▶ THE PROBLEM: Leaving the pictures aside, restate all of the data exactly.

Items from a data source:
════════════════════

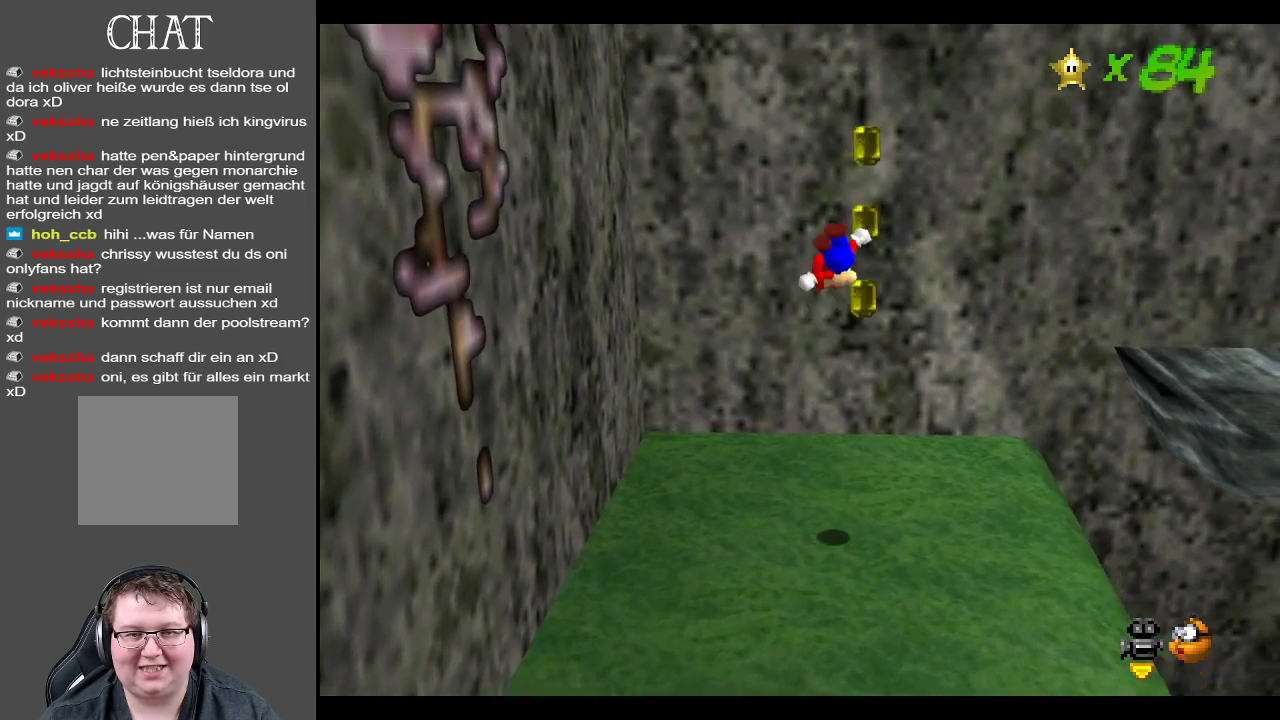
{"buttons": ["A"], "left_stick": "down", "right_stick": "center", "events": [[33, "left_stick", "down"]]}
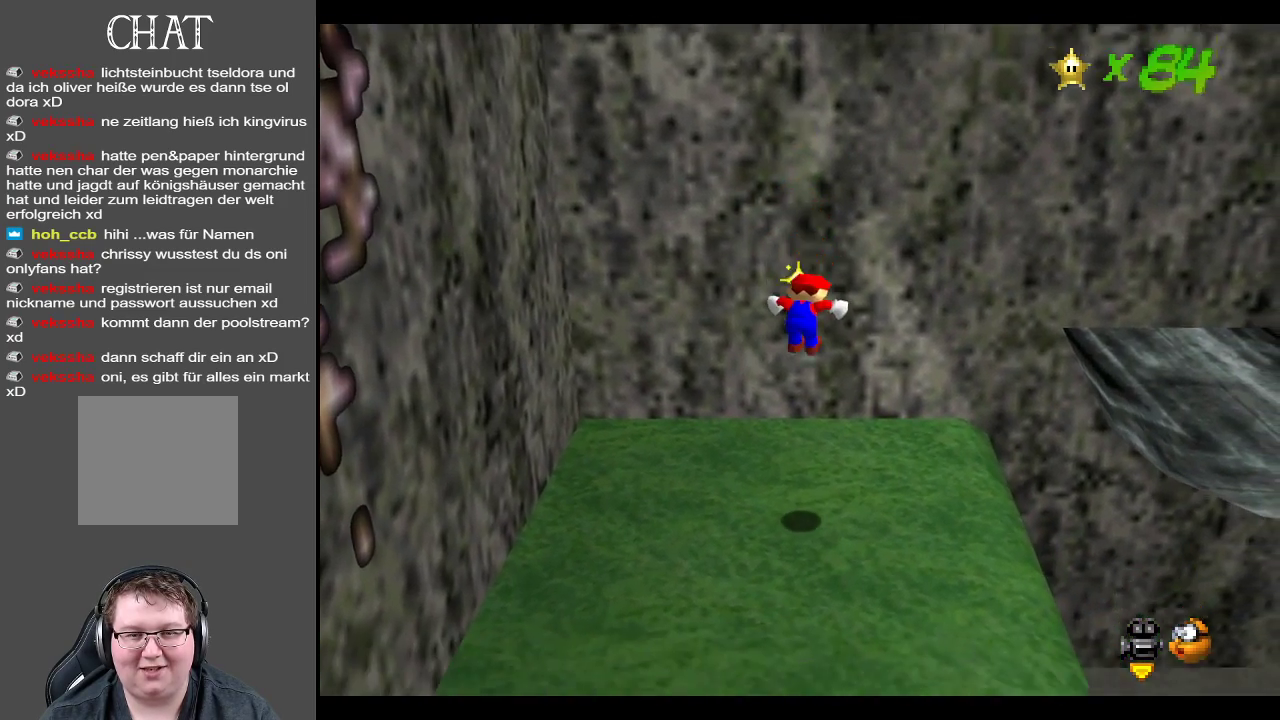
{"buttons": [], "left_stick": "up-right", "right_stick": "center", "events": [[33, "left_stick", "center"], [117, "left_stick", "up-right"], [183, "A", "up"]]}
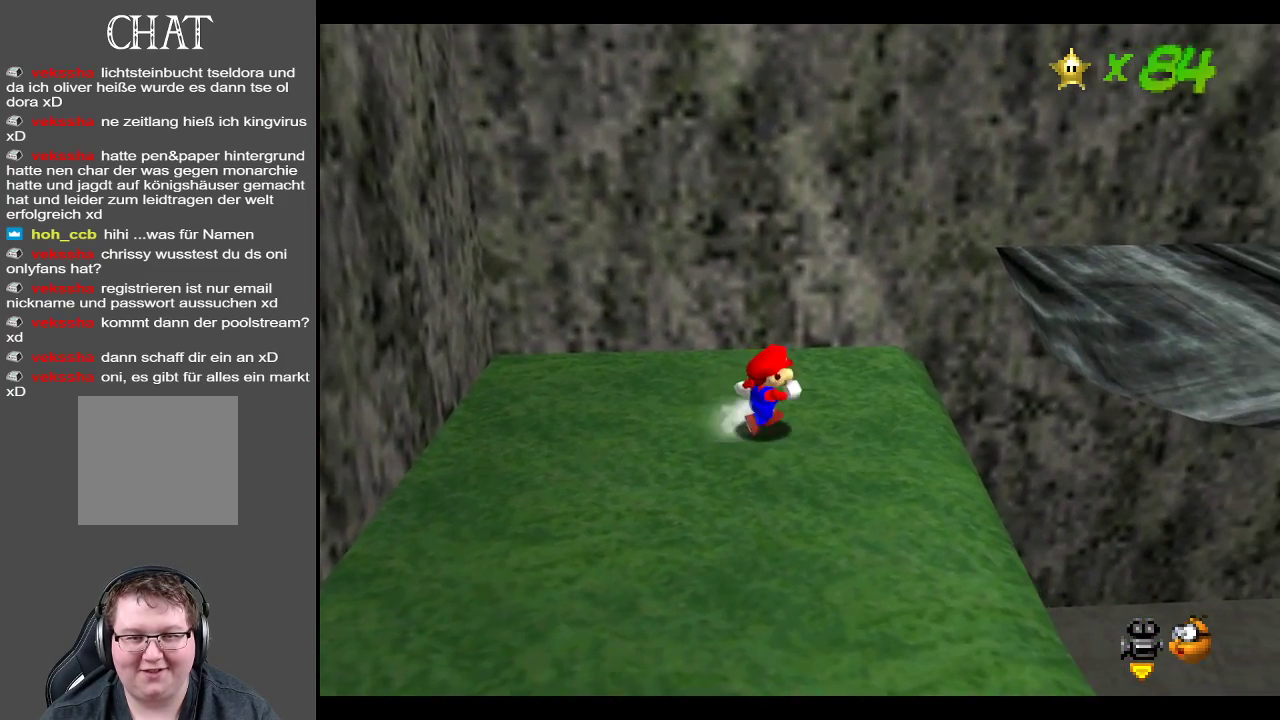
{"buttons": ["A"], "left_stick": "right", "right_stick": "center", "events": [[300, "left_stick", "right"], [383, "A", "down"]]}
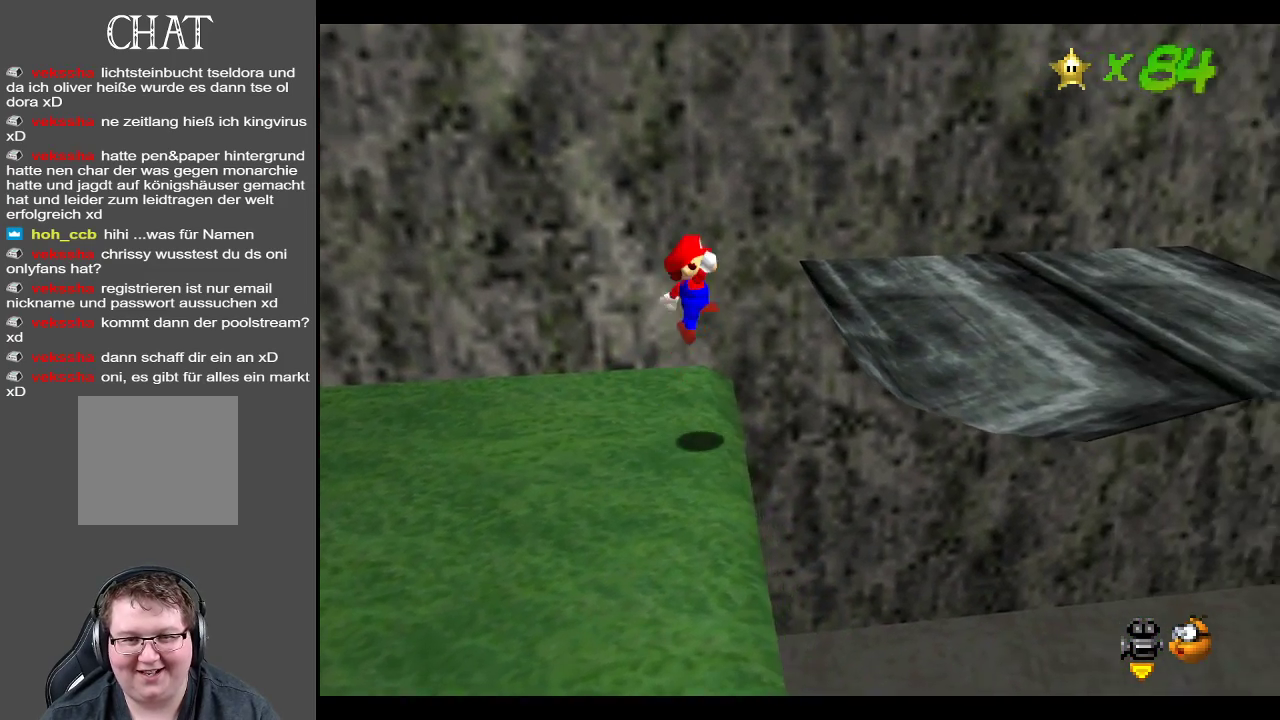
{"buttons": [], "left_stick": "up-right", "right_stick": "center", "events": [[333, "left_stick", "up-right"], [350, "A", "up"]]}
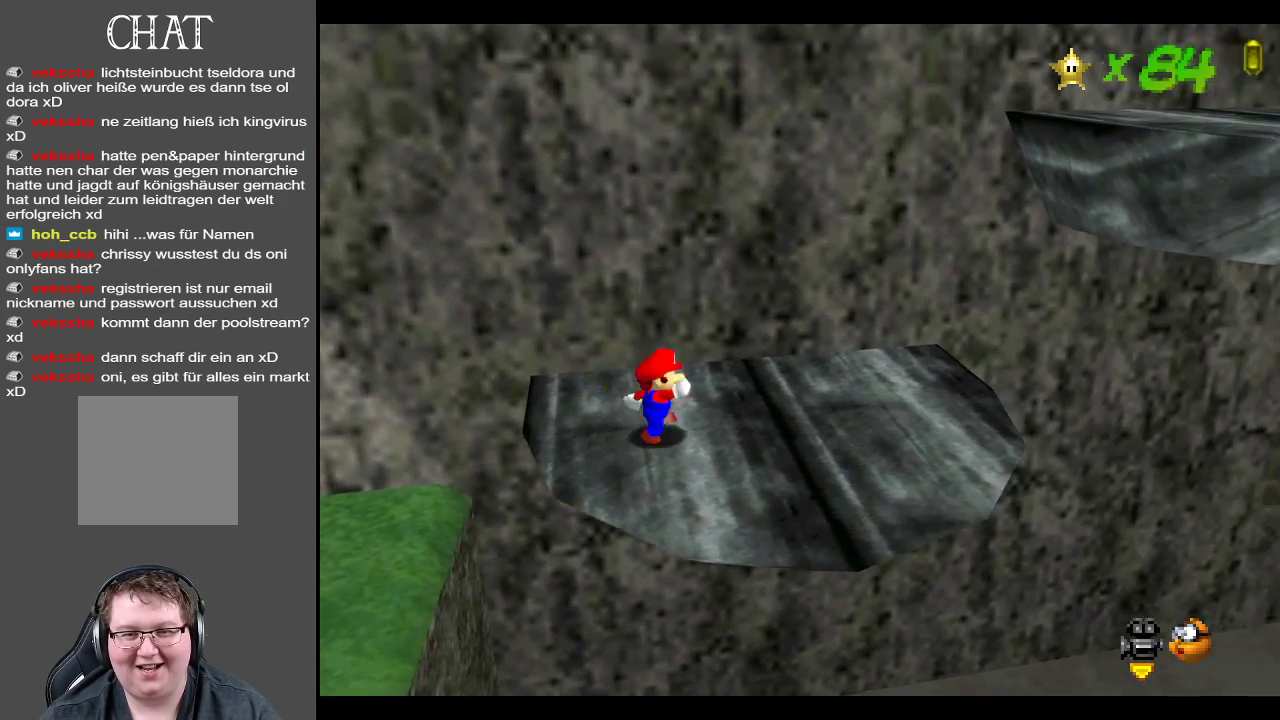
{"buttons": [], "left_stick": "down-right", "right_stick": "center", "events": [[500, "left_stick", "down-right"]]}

════════════════════

▶ RESULT OF THE EXERCISE:
{"buttons": ["A"], "left_stick": "down", "right_stick": "center", "events": [[33, "left_stick", "down"]]}
{"buttons": [], "left_stick": "up-right", "right_stick": "center", "events": [[33, "left_stick", "center"], [117, "left_stick", "up-right"], [183, "A", "up"]]}
{"buttons": ["A"], "left_stick": "right", "right_stick": "center", "events": [[300, "left_stick", "right"], [383, "A", "down"]]}
{"buttons": [], "left_stick": "up-right", "right_stick": "center", "events": [[333, "left_stick", "up-right"], [350, "A", "up"]]}
{"buttons": [], "left_stick": "down-right", "right_stick": "center", "events": [[500, "left_stick", "down-right"]]}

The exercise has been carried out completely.